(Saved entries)
#####

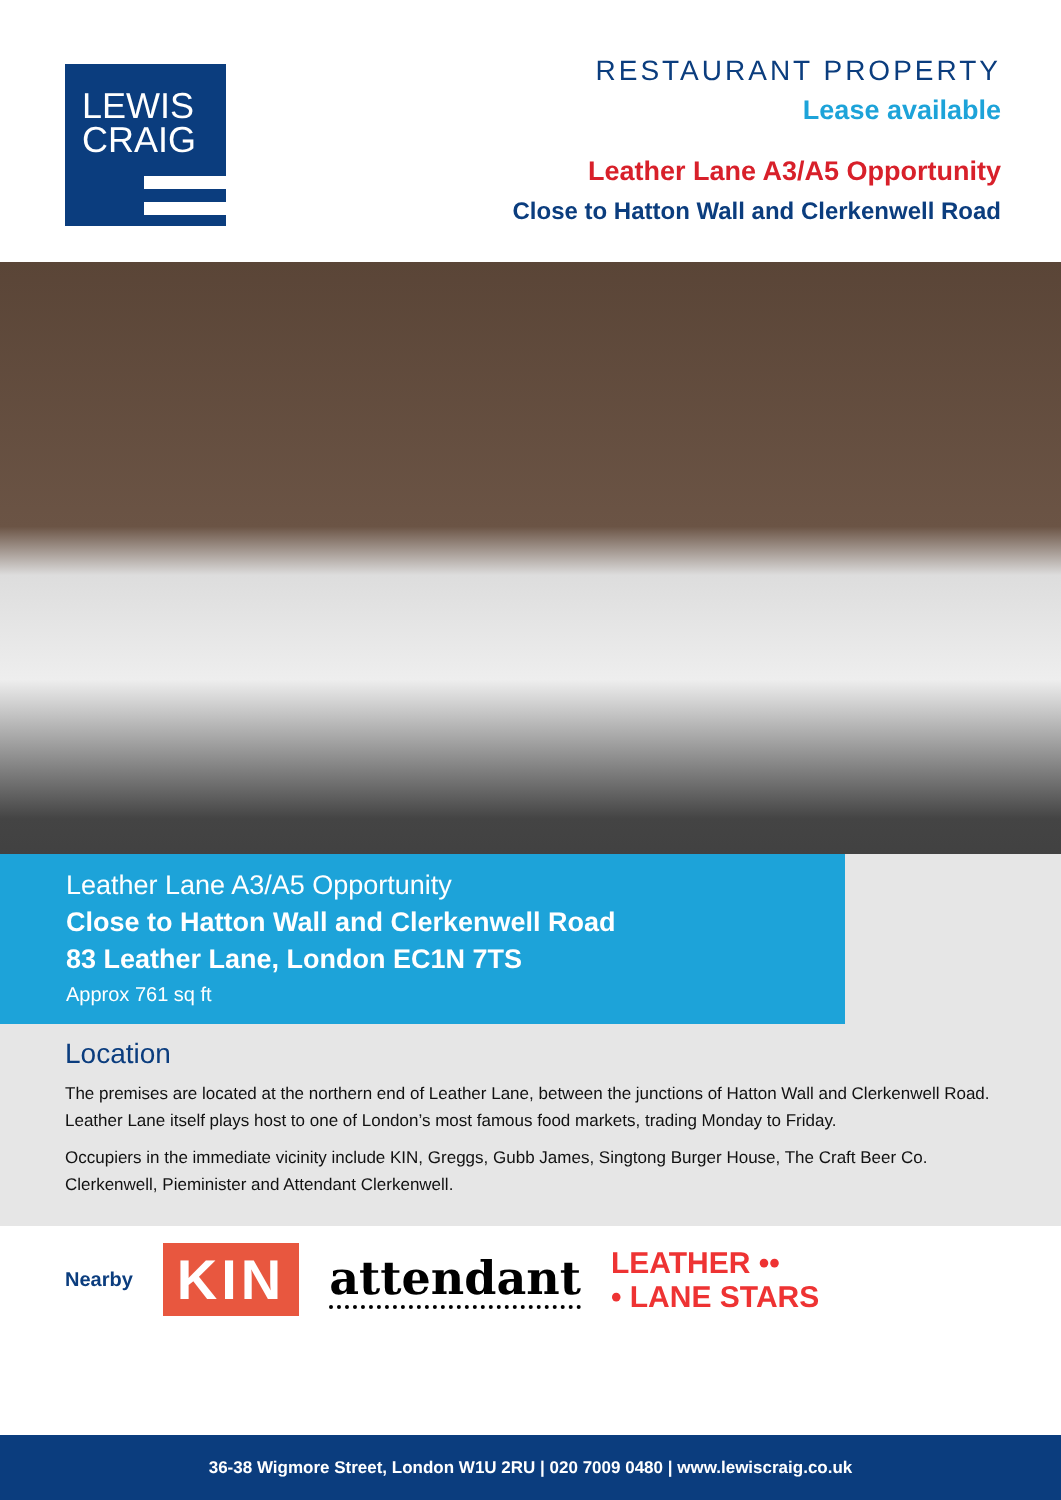LEWIS
CRAIG
RESTAURANT PROPERTY
Lease available
Leather Lane A3/A5 Opportunity
Close to Hatton Wall and Clerkenwell Road
Leather Lane A3/A5 Opportunity
Close to Hatton Wall and Clerkenwell Road
83 Leather Lane, London EC1N 7TS
Approx 761 sq ft
Location
The premises are located at the northern end of Leather Lane, between the junctions of Hatton Wall and Clerkenwell Road. Leather Lane itself plays host to one of London’s most famous food markets, trading Monday to Friday.
Occupiers in the immediate vicinity include KIN, Greggs, Gubb James, Singtong Burger House, The Craft Beer Co. Clerkenwell, Pieminister and Attendant Clerkenwell.
Nearby KIN attendant LEATHER ••
• LANE STARS
36-38 Wigmore Street, London W1U 2RU | 020 7009 0480 | www.lewiscraig.co.uk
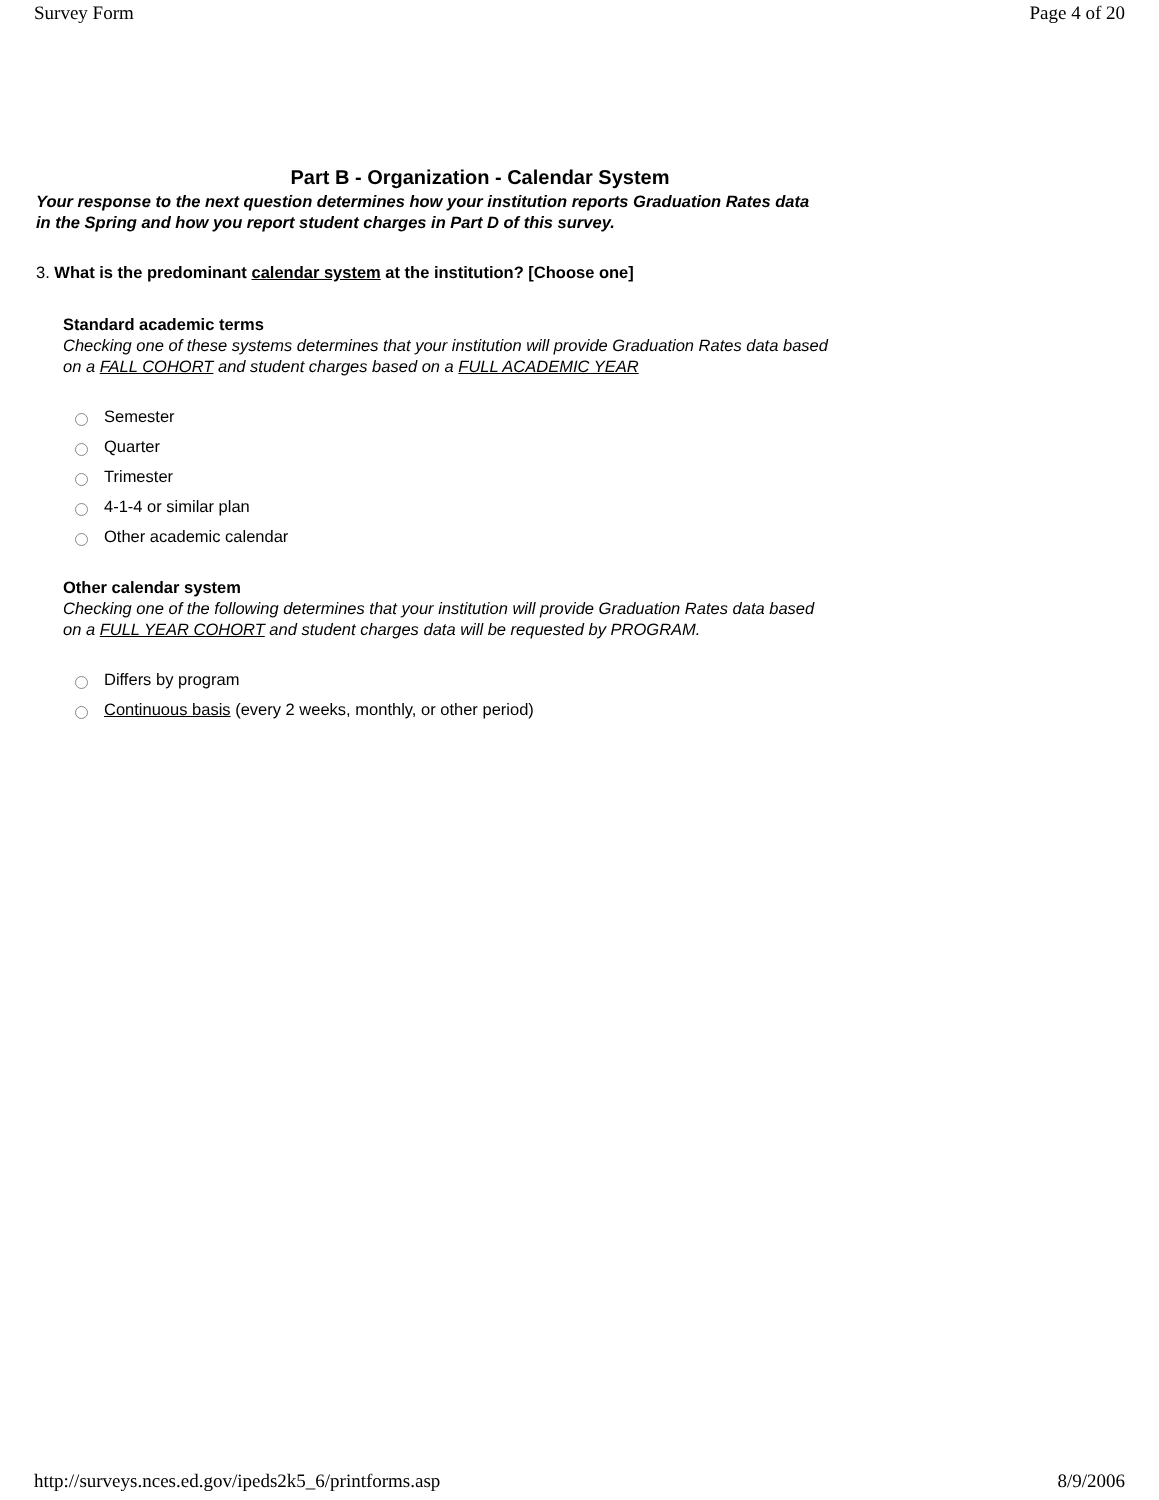Survey Form Page 4 of 20
Part B - Organization - Calendar System
Your response to the next question determines how your institution reports Graduation Rates data
in the Spring and how you report student charges in Part D of this survey.
3. What is the predominant calendar system at the institution? [Choose one]
Standard academic terms
Checking one of these systems determines that your institution will provide Graduation Rates data based
on a FALL COHORT and student charges based on a FULL ACADEMIC YEAR
Semester
Quarter
Trimester
4-1-4 or similar plan
Other academic calendar
Other calendar system
Checking one of the following determines that your institution will provide Graduation Rates data based
on a FULL YEAR COHORT and student charges data will be requested by PROGRAM.
Differs by program
Continuous basis (every 2 weeks, monthly, or other period)
http://surveys.nces.ed.gov/ipeds2k5_6/printforms.asp 8/9/2006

#####

(What is being asked): Here the job is to print the data above exactly, except for any pictures.

(Response below):
LEWIS
CRAIG
RESTAURANT PROPERTY
Lease available
Leather Lane A3/A5 Opportunity
Close to Hatton Wall and Clerkenwell Road
Leather Lane A3/A5 Opportunity
Close to Hatton Wall and Clerkenwell Road
83 Leather Lane, London EC1N 7TS
Approx 761 sq ft
Location
The premises are located at the northern end of Leather Lane, between the junctions of Hatton Wall and Clerkenwell Road. Leather Lane itself plays host to one of London’s most famous food markets, trading Monday to Friday.
Occupiers in the immediate vicinity include KIN, Greggs, Gubb James, Singtong Burger House, The Craft Beer Co. Clerkenwell, Pieminister and Attendant Clerkenwell.
Nearby KIN attendant LEATHER ••
• LANE STARS
36-38 Wigmore Street, London W1U 2RU | 020 7009 0480 | www.lewiscraig.co.uk
Survey Form Page 4 of 20
Part B - Organization - Calendar System
Your response to the next question determines how your institution reports Graduation Rates data
in the Spring and how you report student charges in Part D of this survey.
3. What is the predominant calendar system at the institution? [Choose one]
Standard academic terms
Checking one of these systems determines that your institution will provide Graduation Rates data based
on a FALL COHORT and student charges based on a FULL ACADEMIC YEAR
Semester
Quarter
Trimester
4-1-4 or similar plan
Other academic calendar
Other calendar system
Checking one of the following determines that your institution will provide Graduation Rates data based
on a FULL YEAR COHORT and student charges data will be requested by PROGRAM.
Differs by program
Continuous basis (every 2 weeks, monthly, or other period)
http://surveys.nces.ed.gov/ipeds2k5_6/printforms.asp 8/9/2006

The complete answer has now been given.